### TASK PROMPT
Turn the rows into a numbered list, starting at the very beginning and ending at the line containing "49: (213, 378)". Drop blank lines and leave the pictures out.

### DATA TO USE

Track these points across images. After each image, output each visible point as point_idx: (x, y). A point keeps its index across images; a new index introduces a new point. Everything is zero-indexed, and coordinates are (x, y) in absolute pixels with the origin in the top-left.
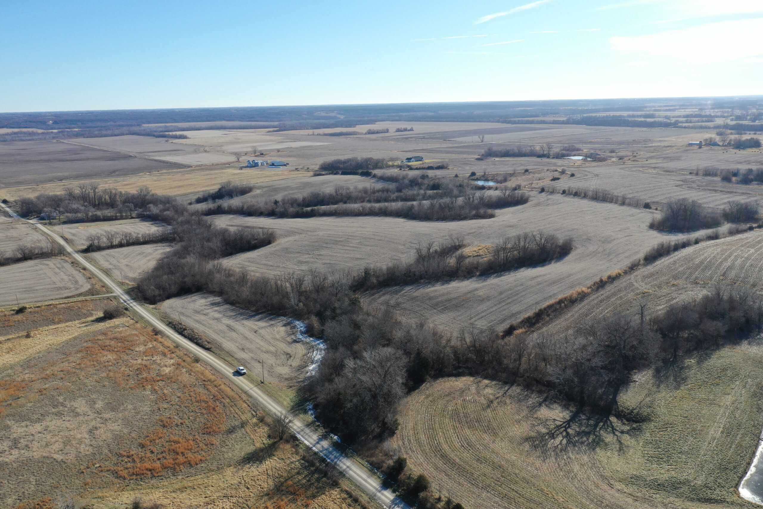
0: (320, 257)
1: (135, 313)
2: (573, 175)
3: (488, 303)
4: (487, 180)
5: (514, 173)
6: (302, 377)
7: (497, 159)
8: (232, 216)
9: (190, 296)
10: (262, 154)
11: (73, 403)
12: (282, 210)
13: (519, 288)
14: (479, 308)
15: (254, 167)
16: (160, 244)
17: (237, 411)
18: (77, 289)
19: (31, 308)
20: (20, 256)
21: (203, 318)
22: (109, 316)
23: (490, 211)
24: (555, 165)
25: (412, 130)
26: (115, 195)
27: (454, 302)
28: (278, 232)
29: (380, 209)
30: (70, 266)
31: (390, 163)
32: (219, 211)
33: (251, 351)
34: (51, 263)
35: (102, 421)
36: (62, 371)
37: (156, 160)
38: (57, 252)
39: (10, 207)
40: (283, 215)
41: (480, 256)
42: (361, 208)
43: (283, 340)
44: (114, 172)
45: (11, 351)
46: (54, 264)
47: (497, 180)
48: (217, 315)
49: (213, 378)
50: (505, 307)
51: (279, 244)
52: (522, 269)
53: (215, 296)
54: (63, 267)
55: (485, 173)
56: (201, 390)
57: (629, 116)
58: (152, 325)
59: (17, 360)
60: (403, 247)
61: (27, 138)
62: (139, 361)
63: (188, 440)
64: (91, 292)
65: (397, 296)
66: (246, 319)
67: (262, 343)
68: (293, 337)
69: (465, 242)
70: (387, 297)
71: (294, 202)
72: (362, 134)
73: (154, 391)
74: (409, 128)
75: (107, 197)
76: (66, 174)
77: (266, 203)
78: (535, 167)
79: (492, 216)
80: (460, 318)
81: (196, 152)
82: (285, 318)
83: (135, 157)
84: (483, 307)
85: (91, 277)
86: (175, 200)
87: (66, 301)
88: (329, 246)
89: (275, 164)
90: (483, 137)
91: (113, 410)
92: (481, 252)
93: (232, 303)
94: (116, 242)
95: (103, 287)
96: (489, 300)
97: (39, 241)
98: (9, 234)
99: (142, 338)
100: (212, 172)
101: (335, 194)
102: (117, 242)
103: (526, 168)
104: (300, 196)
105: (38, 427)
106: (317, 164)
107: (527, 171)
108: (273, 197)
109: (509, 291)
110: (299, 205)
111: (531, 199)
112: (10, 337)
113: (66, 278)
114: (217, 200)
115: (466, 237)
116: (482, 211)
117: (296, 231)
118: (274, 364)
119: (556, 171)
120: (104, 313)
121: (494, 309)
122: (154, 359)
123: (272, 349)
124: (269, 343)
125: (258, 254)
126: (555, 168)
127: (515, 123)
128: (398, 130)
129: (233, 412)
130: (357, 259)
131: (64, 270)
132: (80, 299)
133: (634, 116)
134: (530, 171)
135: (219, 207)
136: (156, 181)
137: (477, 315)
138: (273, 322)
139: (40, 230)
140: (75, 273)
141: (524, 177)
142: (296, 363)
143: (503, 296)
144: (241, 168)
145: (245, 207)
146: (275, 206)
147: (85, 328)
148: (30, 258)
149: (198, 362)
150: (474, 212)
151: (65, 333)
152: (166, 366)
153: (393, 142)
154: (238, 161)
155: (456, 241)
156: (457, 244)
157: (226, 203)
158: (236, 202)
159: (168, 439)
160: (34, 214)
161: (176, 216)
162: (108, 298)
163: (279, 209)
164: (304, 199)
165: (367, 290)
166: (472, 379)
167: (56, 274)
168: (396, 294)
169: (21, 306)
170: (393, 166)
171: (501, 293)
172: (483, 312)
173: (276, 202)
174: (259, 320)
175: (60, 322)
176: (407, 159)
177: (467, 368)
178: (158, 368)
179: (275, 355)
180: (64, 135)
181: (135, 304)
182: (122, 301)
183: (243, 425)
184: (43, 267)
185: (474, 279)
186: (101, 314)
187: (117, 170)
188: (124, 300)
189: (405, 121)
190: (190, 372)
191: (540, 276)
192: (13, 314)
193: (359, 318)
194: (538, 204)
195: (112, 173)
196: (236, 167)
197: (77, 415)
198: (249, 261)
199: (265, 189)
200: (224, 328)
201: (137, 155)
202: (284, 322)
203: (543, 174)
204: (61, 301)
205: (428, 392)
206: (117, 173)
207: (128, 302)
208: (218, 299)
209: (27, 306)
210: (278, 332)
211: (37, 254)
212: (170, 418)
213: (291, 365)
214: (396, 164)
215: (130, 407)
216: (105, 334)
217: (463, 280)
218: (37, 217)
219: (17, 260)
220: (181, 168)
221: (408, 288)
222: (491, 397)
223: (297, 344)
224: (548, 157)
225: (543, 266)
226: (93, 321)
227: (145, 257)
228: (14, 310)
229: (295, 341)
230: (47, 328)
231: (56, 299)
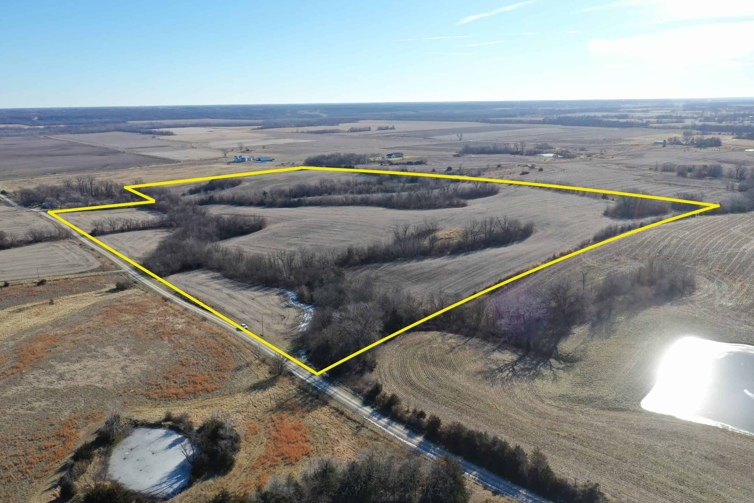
0: (308, 240)
1: (144, 285)
2: (541, 170)
3: (457, 276)
4: (461, 174)
5: (488, 168)
6: (295, 332)
7: (473, 156)
8: (223, 206)
9: (191, 272)
10: (248, 150)
11: (103, 349)
12: (270, 200)
13: (483, 263)
14: (448, 280)
15: (242, 162)
16: (158, 230)
17: (242, 355)
18: (89, 266)
19: (50, 281)
20: (31, 239)
21: (205, 288)
22: (120, 287)
23: (462, 201)
24: (527, 161)
25: (393, 128)
26: (111, 186)
27: (426, 275)
28: (269, 219)
29: (362, 199)
30: (78, 247)
31: (372, 159)
32: (211, 201)
33: (251, 314)
34: (60, 244)
35: (130, 362)
36: (88, 328)
37: (144, 156)
38: (64, 236)
39: (9, 198)
40: (272, 205)
41: (451, 238)
42: (344, 199)
43: (278, 305)
44: (105, 166)
45: (39, 314)
46: (64, 246)
47: (471, 174)
48: (218, 287)
49: (220, 332)
50: (470, 279)
51: (268, 230)
52: (488, 249)
53: (214, 272)
54: (73, 248)
55: (460, 168)
56: (211, 340)
57: (603, 117)
58: (160, 295)
59: (46, 321)
60: (382, 231)
61: (14, 134)
62: (154, 320)
63: (204, 375)
64: (102, 268)
65: (377, 271)
66: (244, 290)
67: (260, 308)
68: (286, 303)
69: (439, 227)
70: (367, 272)
71: (281, 193)
72: (345, 132)
73: (171, 341)
74: (390, 126)
75: (103, 188)
76: (59, 168)
77: (255, 194)
78: (508, 163)
79: (464, 205)
80: (431, 288)
81: (183, 148)
82: (278, 289)
83: (124, 152)
84: (452, 279)
85: (99, 256)
86: (169, 191)
87: (81, 275)
88: (315, 230)
89: (261, 160)
90: (461, 136)
91: (138, 353)
92: (452, 235)
93: (230, 277)
94: (117, 228)
95: (112, 264)
96: (457, 273)
97: (46, 226)
98: (16, 220)
99: (154, 304)
100: (201, 166)
101: (319, 186)
102: (119, 228)
103: (498, 163)
104: (287, 188)
105: (77, 366)
106: (301, 160)
107: (499, 166)
108: (261, 189)
109: (474, 265)
110: (286, 196)
111: (501, 190)
112: (36, 304)
113: (76, 257)
114: (209, 191)
115: (440, 223)
116: (455, 201)
117: (285, 218)
118: (271, 323)
119: (527, 166)
120: (117, 285)
121: (461, 280)
122: (167, 319)
123: (268, 312)
124: (265, 308)
125: (250, 238)
126: (525, 164)
127: (493, 122)
128: (380, 129)
129: (239, 355)
130: (342, 241)
131: (74, 251)
132: (93, 274)
133: (607, 117)
134: (502, 166)
135: (211, 198)
136: (147, 175)
137: (446, 285)
138: (267, 292)
139: (45, 217)
140: (85, 253)
141: (497, 171)
142: (289, 322)
143: (468, 270)
144: (229, 163)
145: (236, 197)
146: (264, 197)
147: (101, 297)
148: (41, 241)
149: (205, 321)
150: (447, 202)
151: (84, 301)
152: (178, 324)
153: (374, 140)
154: (225, 157)
155: (430, 225)
156: (431, 228)
157: (217, 194)
158: (227, 193)
159: (187, 374)
160: (36, 203)
161: (172, 206)
162: (118, 273)
163: (268, 199)
164: (291, 191)
165: (350, 266)
166: (439, 333)
167: (68, 254)
168: (377, 269)
169: (41, 279)
170: (374, 162)
171: (468, 267)
172: (451, 283)
173: (265, 193)
174: (255, 291)
175: (77, 292)
176: (388, 155)
177: (435, 325)
178: (172, 325)
179: (271, 316)
180: (50, 131)
181: (142, 278)
182: (131, 276)
183: (248, 365)
184: (54, 248)
185: (446, 257)
186: (114, 286)
187: (108, 165)
188: (132, 276)
189: (386, 119)
190: (200, 328)
191: (503, 253)
192: (35, 286)
193: (343, 286)
194: (507, 195)
195: (104, 167)
196: (223, 162)
197: (109, 357)
198: (243, 244)
199: (253, 182)
200: (225, 296)
201: (125, 150)
202: (278, 292)
203: (514, 169)
204: (77, 276)
205: (401, 342)
206: (108, 167)
207: (137, 277)
208: (217, 274)
209: (47, 279)
210: (273, 300)
211: (46, 238)
212: (187, 359)
213: (285, 324)
214: (377, 159)
215: (152, 352)
216: (120, 301)
217: (435, 258)
218: (39, 206)
219: (28, 243)
220: (170, 163)
221: (386, 265)
222: (454, 345)
223: (291, 309)
224: (522, 154)
225: (506, 246)
226: (107, 292)
227: (147, 240)
228: (35, 283)
229: (288, 306)
230: (67, 297)
231: (71, 274)
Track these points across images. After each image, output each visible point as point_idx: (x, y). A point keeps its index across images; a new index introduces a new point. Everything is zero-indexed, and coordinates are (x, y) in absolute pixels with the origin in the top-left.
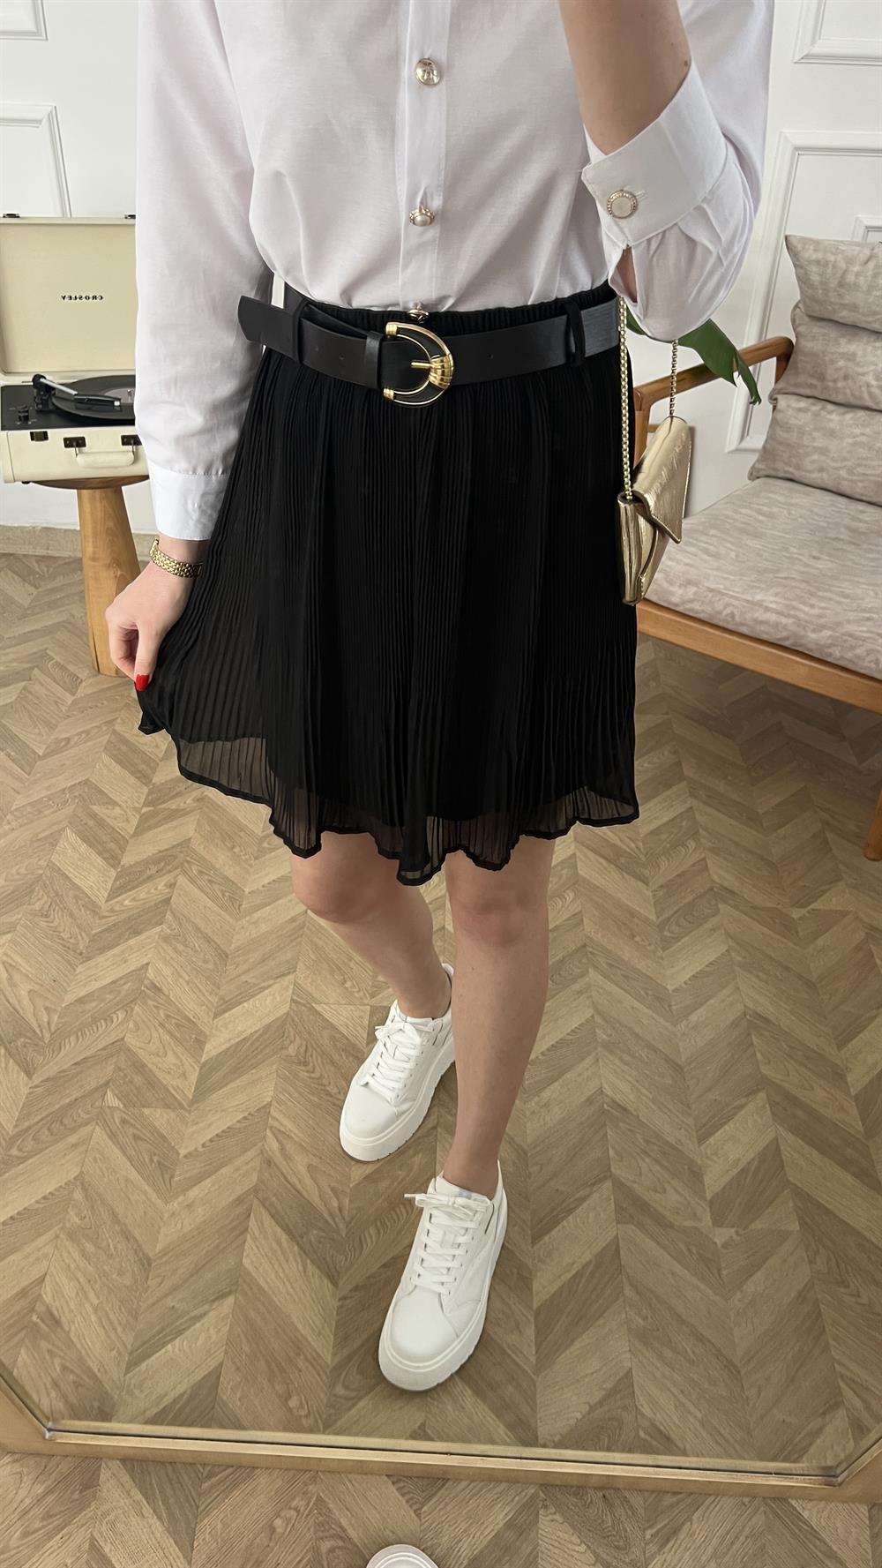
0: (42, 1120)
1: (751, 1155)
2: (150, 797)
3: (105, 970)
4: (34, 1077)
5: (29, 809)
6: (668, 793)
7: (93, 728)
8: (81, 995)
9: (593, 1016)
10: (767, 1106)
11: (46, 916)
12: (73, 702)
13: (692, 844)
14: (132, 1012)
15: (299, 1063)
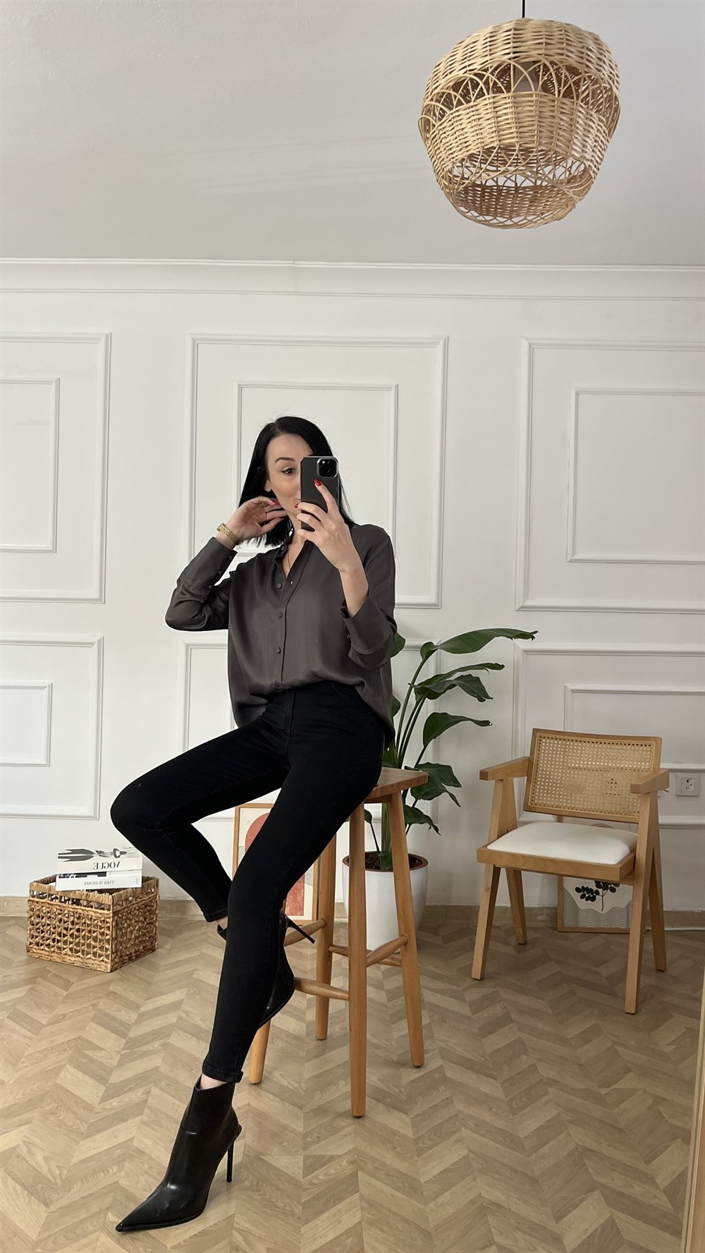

### REPLY
1. Track these points across images. After each image, output each visible point as point_idx: (x, y). A point keeps its index across images; a new index introduces a new point. Everything is zero-indexed, and coordinates are (x, y) in absolute pixels with the origin in the top-left.
2. 0: (320, 257)
3. 1: (135, 313)
4. 2: (573, 175)
5. 3: (488, 303)
6. 4: (487, 180)
7. 5: (514, 173)
8. 6: (302, 377)
9. 7: (497, 159)
10. 8: (232, 216)
11. 9: (190, 296)
12. 10: (262, 154)
13. 11: (73, 403)
14. 12: (282, 210)
15. 13: (519, 288)
16. 14: (479, 308)
17. 15: (254, 167)
18. 16: (160, 244)
19. 17: (237, 411)
20. 18: (77, 289)
21. 19: (31, 308)
22. 20: (20, 256)
23. 21: (203, 318)
24. 22: (109, 316)
25. 23: (490, 211)
26. 24: (555, 165)
27. 25: (412, 130)
28. 26: (115, 195)
29. 27: (454, 302)
30. 28: (278, 232)
31. 29: (380, 209)
32. 30: (70, 266)
33. 31: (390, 163)
34. 32: (219, 211)
35. 33: (251, 351)
36. 34: (51, 263)
37. 35: (102, 421)
38. 36: (62, 371)
39. 37: (156, 160)
40. 38: (57, 252)
41. 39: (10, 207)
42. 40: (283, 215)
43. 41: (480, 256)
44. 42: (361, 208)
45. 43: (283, 340)
46. 44: (114, 172)
47. 45: (11, 351)
48. 46: (54, 264)
49. 47: (497, 180)
50. 48: (217, 315)
51. 49: (213, 378)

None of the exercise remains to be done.